これはちょうど日本にモンゴルの率いる軍が来襲した元寇と同じようなものかもしれません。

九州北岸で迎え撃ち台風のせいもあって派遣軍は全滅しましたが、元にしてみれば派遣軍のほとんどは征服した高麗と南宋の兵士であり、海に沈もうがほとんど痛くもなかったでしょう。

ペルシア戦争というものもそのような性質のものでした。

 

しかし戦争の強さということにかけてはギリシア人の勇名はとどろいたようで、その後はペルシア帝国内にもギリシア人傭兵が多数存在することになります。

その中でもペロポネソス半島中央部の山間部のアルカディアは強兵で有名でした。

アルカディアと言えば現在では桃源郷のようなイメージで使われていますが、当時は山間の特に貧しい地域で、主な輸出品は傭兵しかないというところでした。

そのため、ギリシア人の中でも特に「アルカディア傭兵」というのは強いことで有名でした。

エジプトやペルシアなどだけでなく、ギリシア国内の各ポリス間の紛争の際にもアルカディア傭兵は双方に雇われるという状況だったようです。

 

その後、マケドニアから起こったピリッポス2世、そしてその子のアレクサンドロスによりギリシア全土の統一、さらにエジプトからペルシア、インドの手前まで至る大帝国樹立となります。

しかし軍事力では優越したギリシアも文化や経済繁栄ではペルシアなどの足元にも及ばない状態でした。

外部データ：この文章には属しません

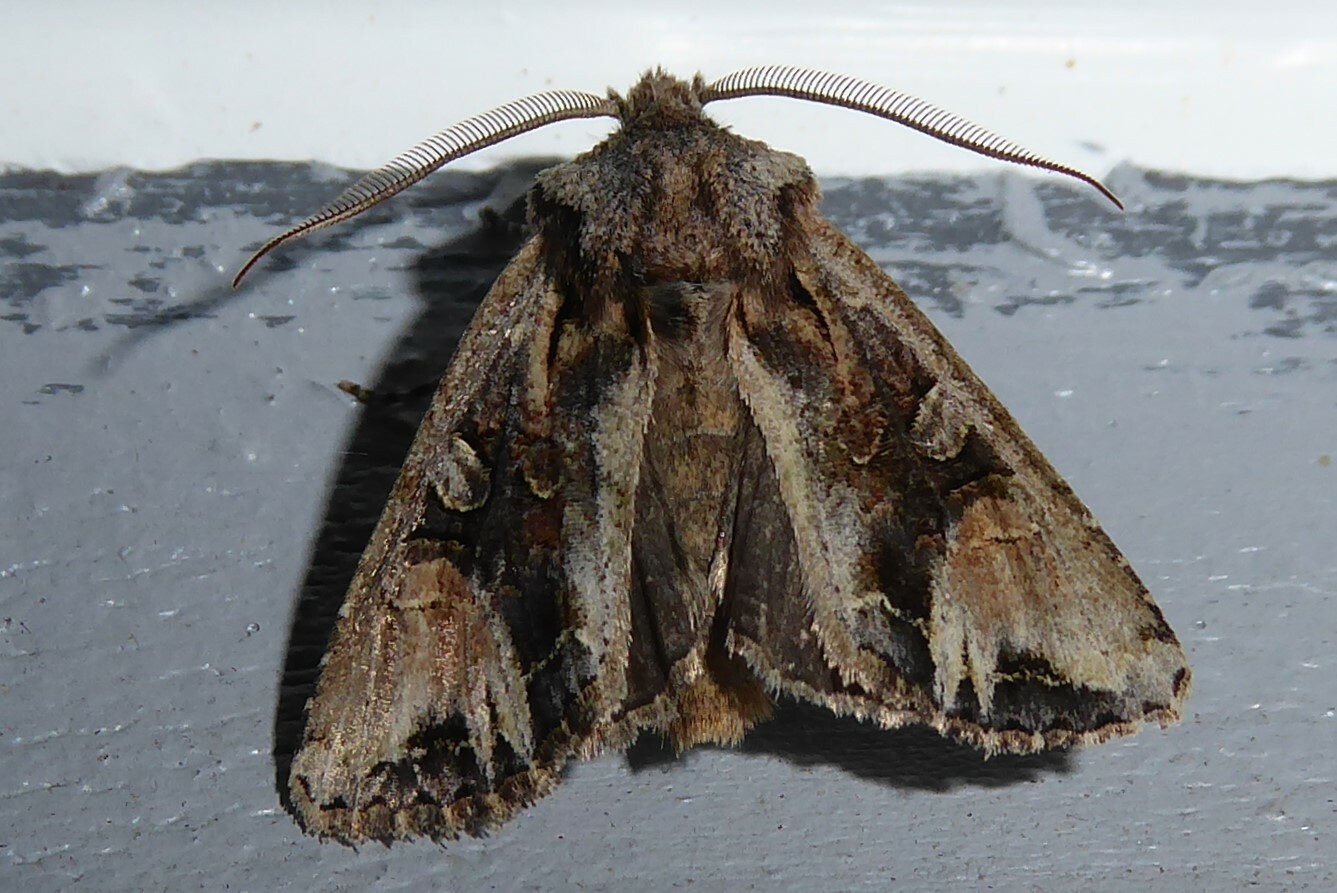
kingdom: Animalia
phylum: Arthropoda
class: Insecta
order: Lepidoptera
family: Noctuidae
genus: Ichneutica
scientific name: Ichneutica
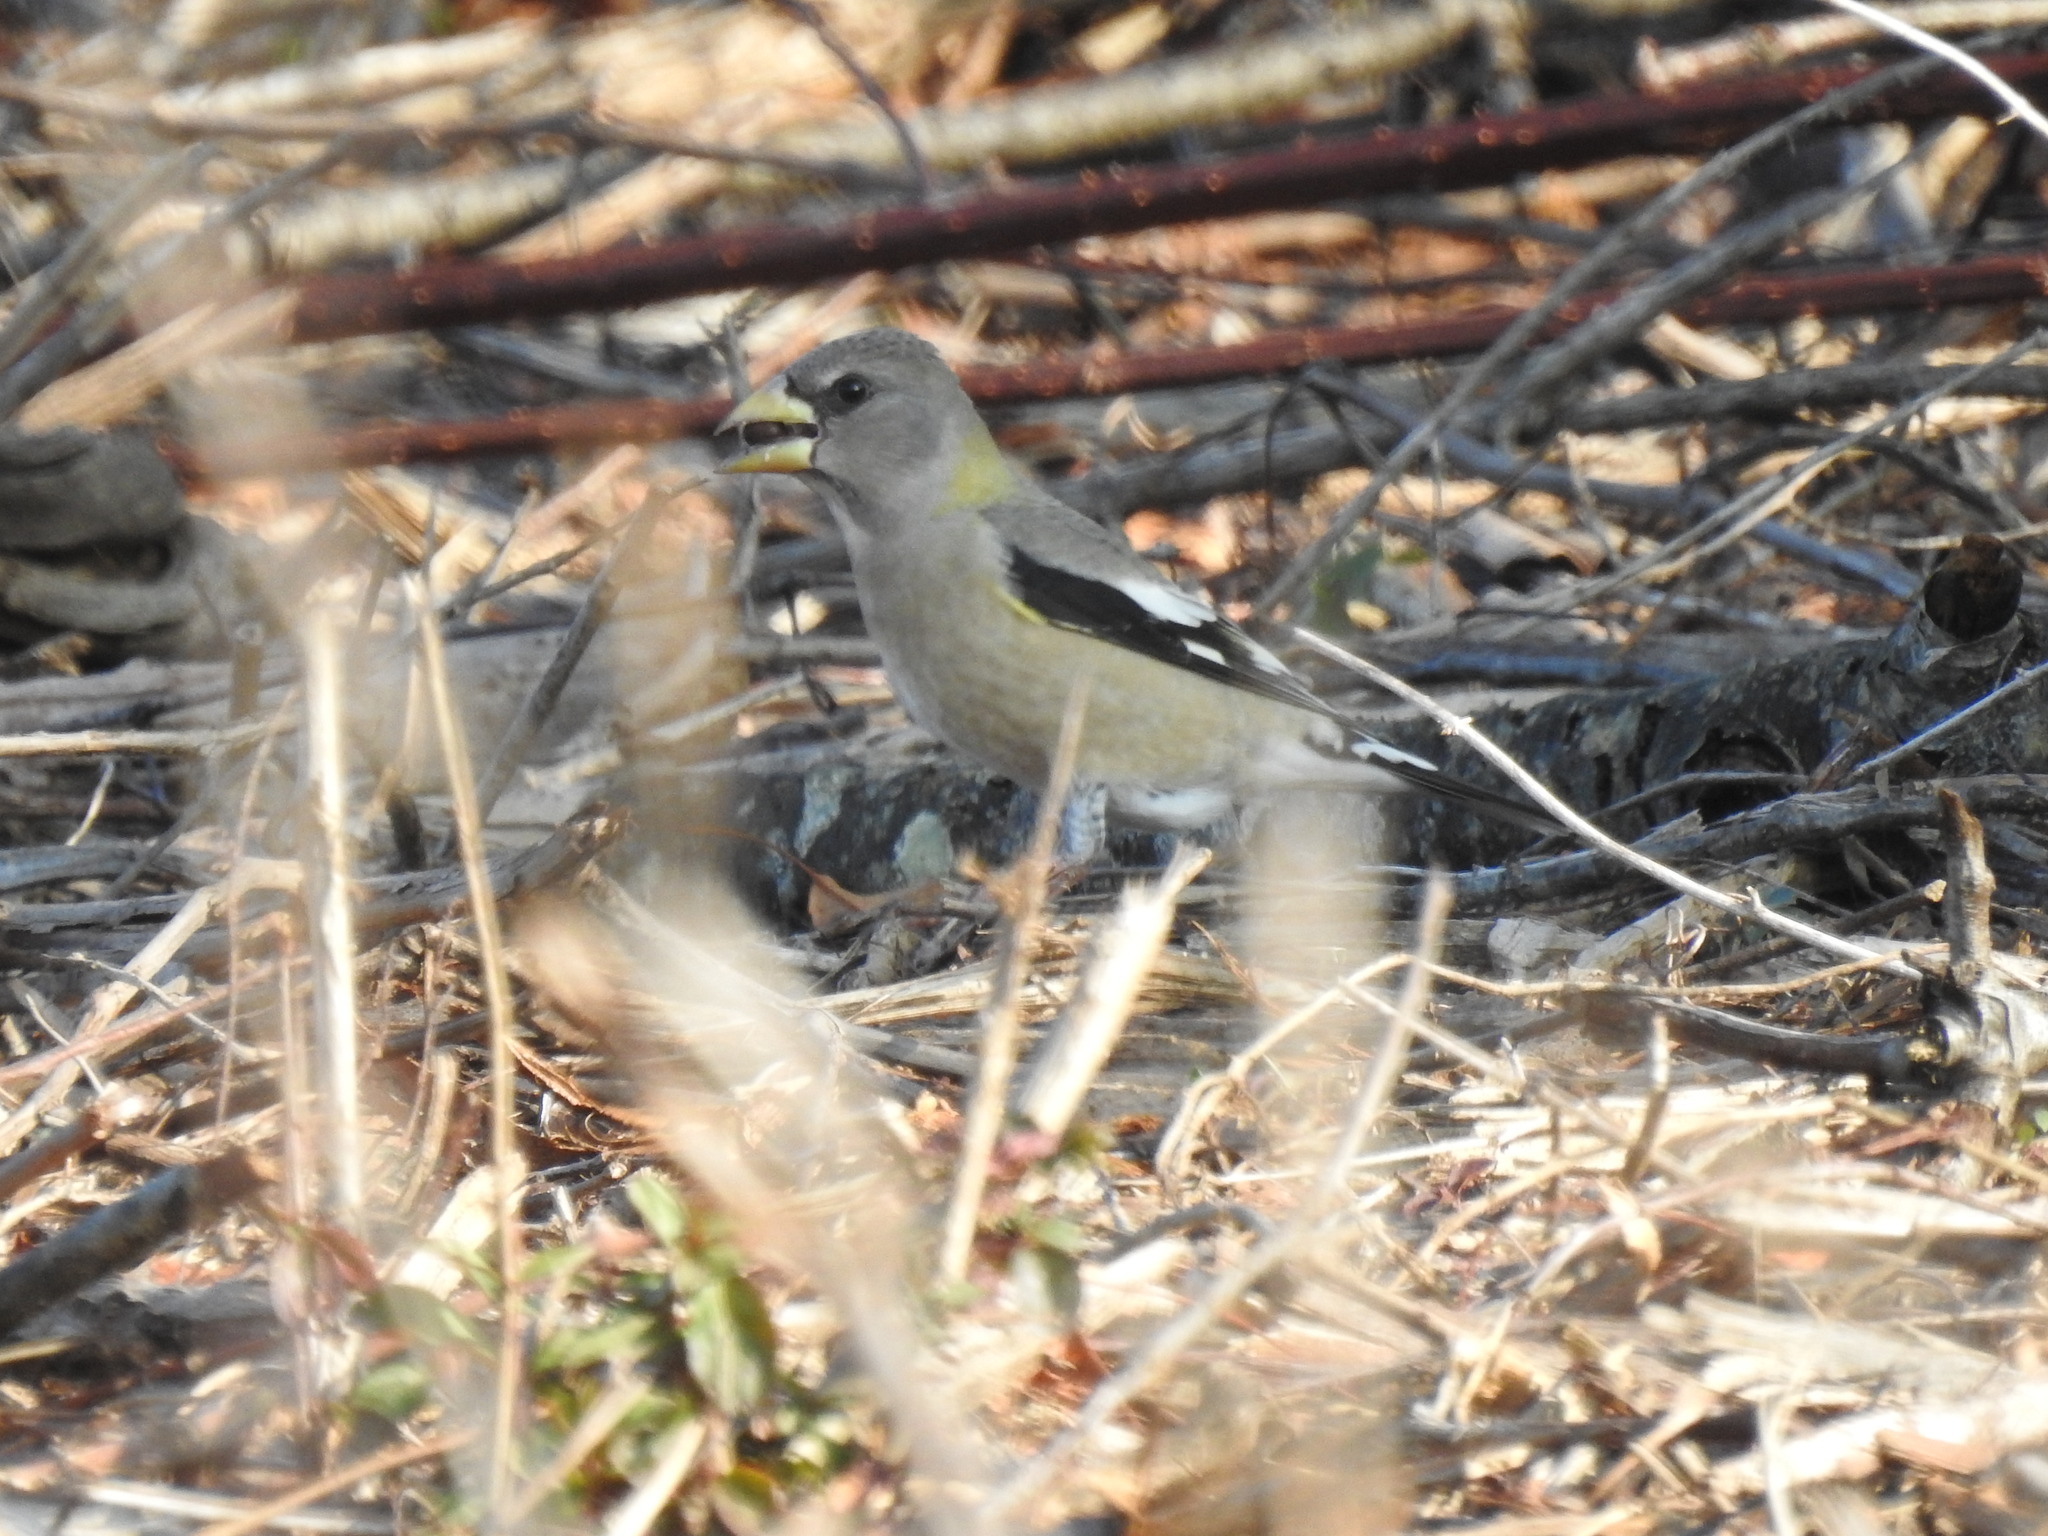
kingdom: Animalia
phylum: Chordata
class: Aves
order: Passeriformes
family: Fringillidae
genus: Hesperiphona
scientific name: Hesperiphona vespertina
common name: Evening grosbeak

そのため、アレクサンドロスやその後継者たちによるヘレニズム世界の樹立といえど各地の政治や経済の状況をギリシア化することなど思いもよらず、ただただ各地の王にギリシア人が取って代わっただけでした。

 

その後はギリシア人の戦闘力は衰え文明の担い手としての名声だけが残っていきました。

古代ローマギリシアを圧倒した後も、文化的には高いものとされローマ貴族の家庭教師などとしての雇用は多かったのですが、その実態は空虚であるとして前3世紀の政治家・文人として有名なカトーはギリシア文化人のローマ来訪を大歓迎するローマ人たちを冷ややかに批判しています。

しかし、「議論ではギリシアに太刀打ちできない」というのも事実だったようです。

 

こういった歴史上のギリシアはまた現代のギリシア像とも違うようです。

それを整理して理解する必要があるのでしょう。